The strategy turned out to be incredibly powerful, beating also couple of Kaggle Grandmasters. We hand crafted lots of feature using old-school Machine Leaning methods, while the autoML engines were trying out and ensembling dozens and dozens of models. After five hours of iterating through this process, many CPUs and even many more RedBulls, we eventually got a pretty high score on the leaderboard.
Turns out that out of the first five teams in the leaderboard, two (Google AutoML and H2O DriverlessAI) were non-human teams, i.e. was a pure AI building a Machine Leaning model without human intervention. The thing actually got mentioned on Wired in this article (where we are also appearing being in the podium). So it looks like this AutoML agents are pretty strong! How can this algorithms be so smart to beat 300 of the best humans around?
After working alongside this agents for several hours the obvious point is that humans are being outsmarted mainly because of a computation perspective. As Sam Altman often says, AI is becoming more and more computation based and less and less data based. An AutoML agent beats a human because in half an hour he is able to evaluate over 50 models trying any different kind of pipelines and ensemble method. That's the real work being done. For sure the genetic algorithm search helps a lot, but the core that enable the magic to happen is the computational power.
I think this might be the key takeaway I got from the whole Kaggle Conference and the Google Next '19 Conference as well (that was held alongside the Kaggle one). The real big advancement in AI today are made on the computing side, more then on the algorithm side. At the end of the day aren't neural networks just 'stupidly' over-parametrized linear regression ensembles? We don't really know why neural nets converge so efficiently, we just feed them computational power and we get back correct labels, sweet!
If this sounds like an exageration, let me just introduce you to the new Google TPU v3 that appeared at the Google Next '19. So there is the old good CPU, the cooler GPU, originally used for computer graphic but lately revived to train deep neural networks, and now the new guy: the TPU (Tensor Processing Unit). Put simply TPU is a piece of hardware specifically designed to train deep neural networks. What is so cool about it? You guessed it: speed.
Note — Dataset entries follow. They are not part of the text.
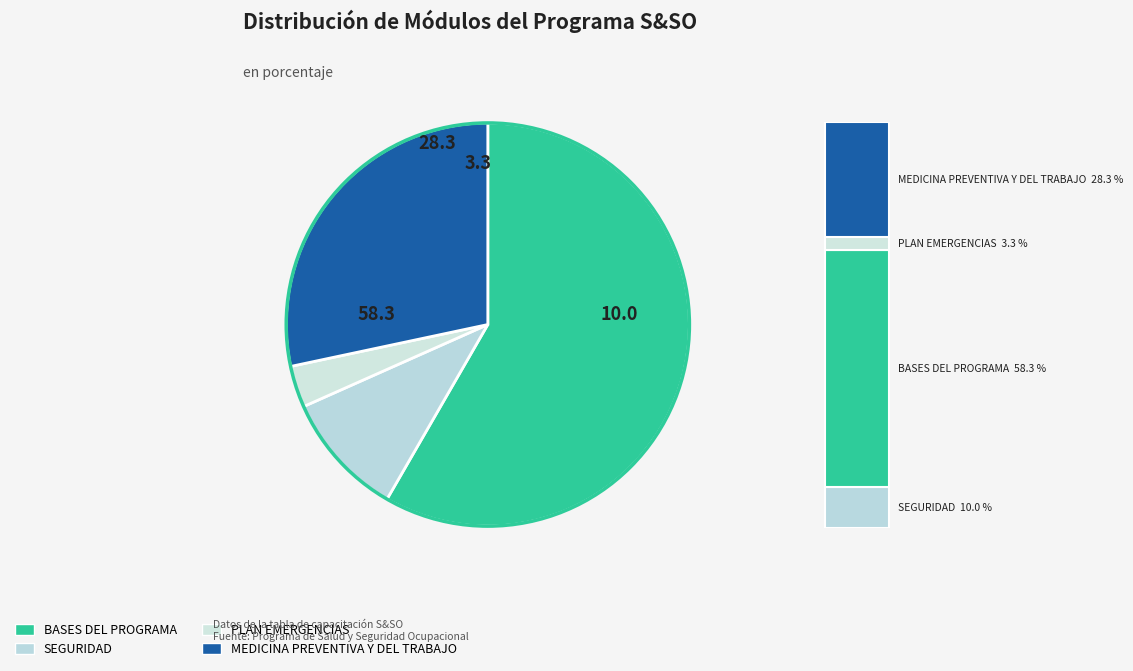

To the nearest percent, what portion does PLAN EMERGENCIAS represent?

3%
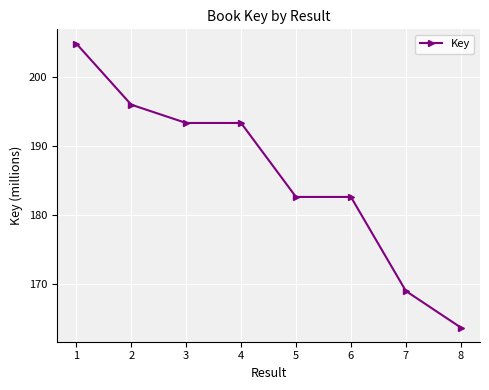

Where does the data first go above 193?

1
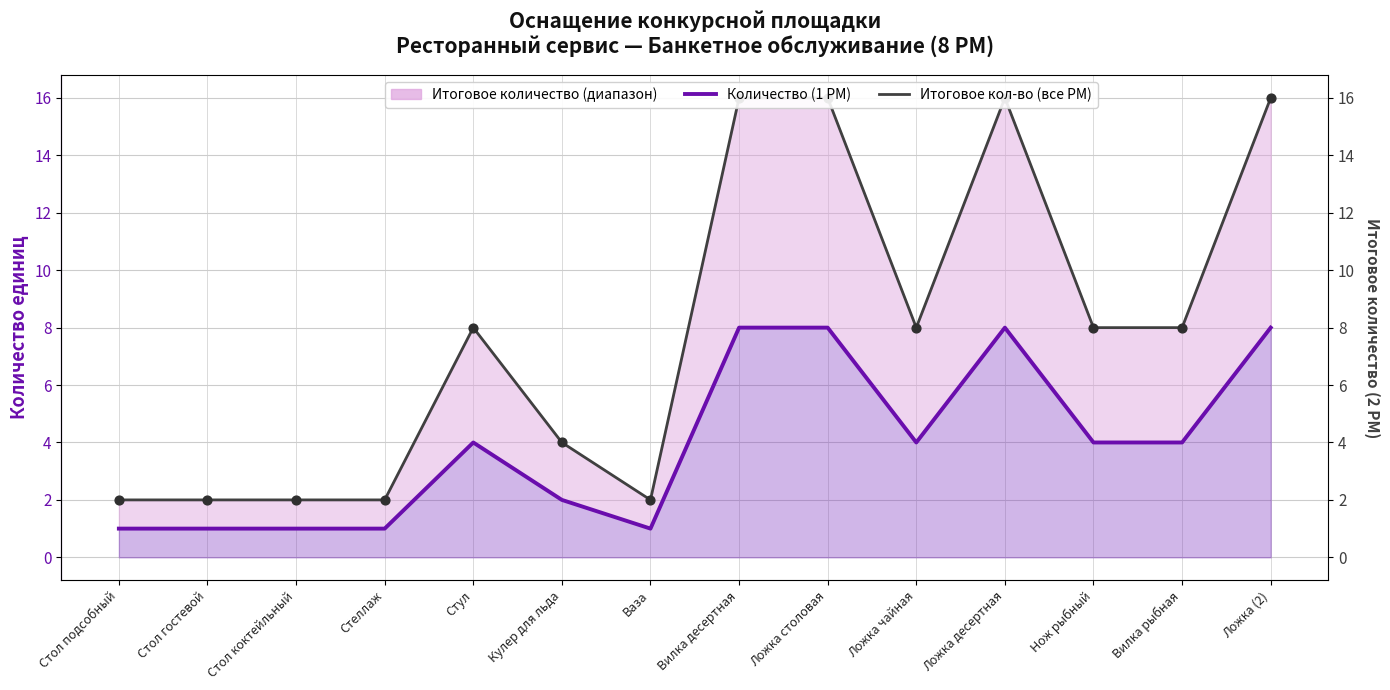

Which series has the largest total across all categories?

Итоговое количество (все РМ)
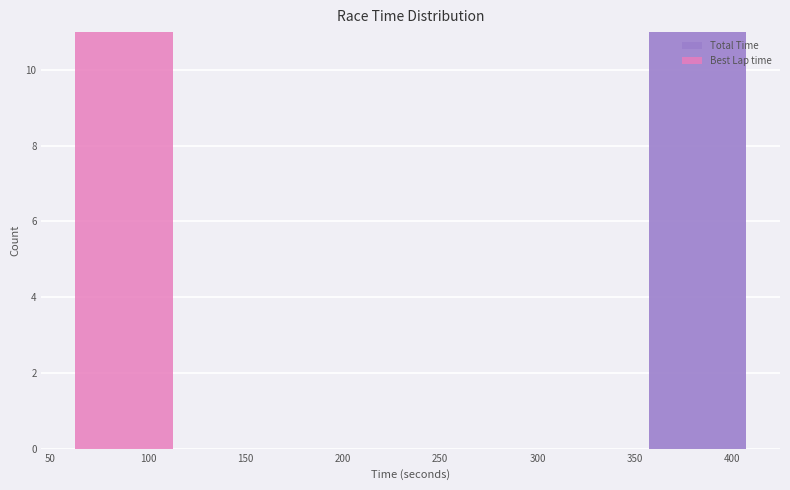

Reading left to right, transcribe this chart: for each stacked bar, give the range it covers on the x-axis and its total height. Neither the bar edges nor the heights are printed on the chart, so give them approximately, as read against the axes.

60 to 115: 11
115 to 175: 0
175 to 235: 0
235 to 295: 0
295 to 355: 0
355 to 410: 11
The most astonishing session for me at Google Next '19 was in fact the talk on Google TPU (v3), where they were showing how fast they became. The talk was pretty interesting (and techinical) and if you have the background I highly encourage you to have a look at it here, the main fact is that they trained a full ResNet from scratch during the talk in less than 30 minutes!. I couldn't believe my eyes.
We actually put some old-school Machine Learning work into the Hackathon, and it paid out.The real secret for winning tough was embracing the new direction in AI: is all about computing. Auto Machine Learning will probably arrive to outperform humans in most of Machine Leaning tasks soon, and quoting from SunTzu 'if you can't defeat them, make them friends'.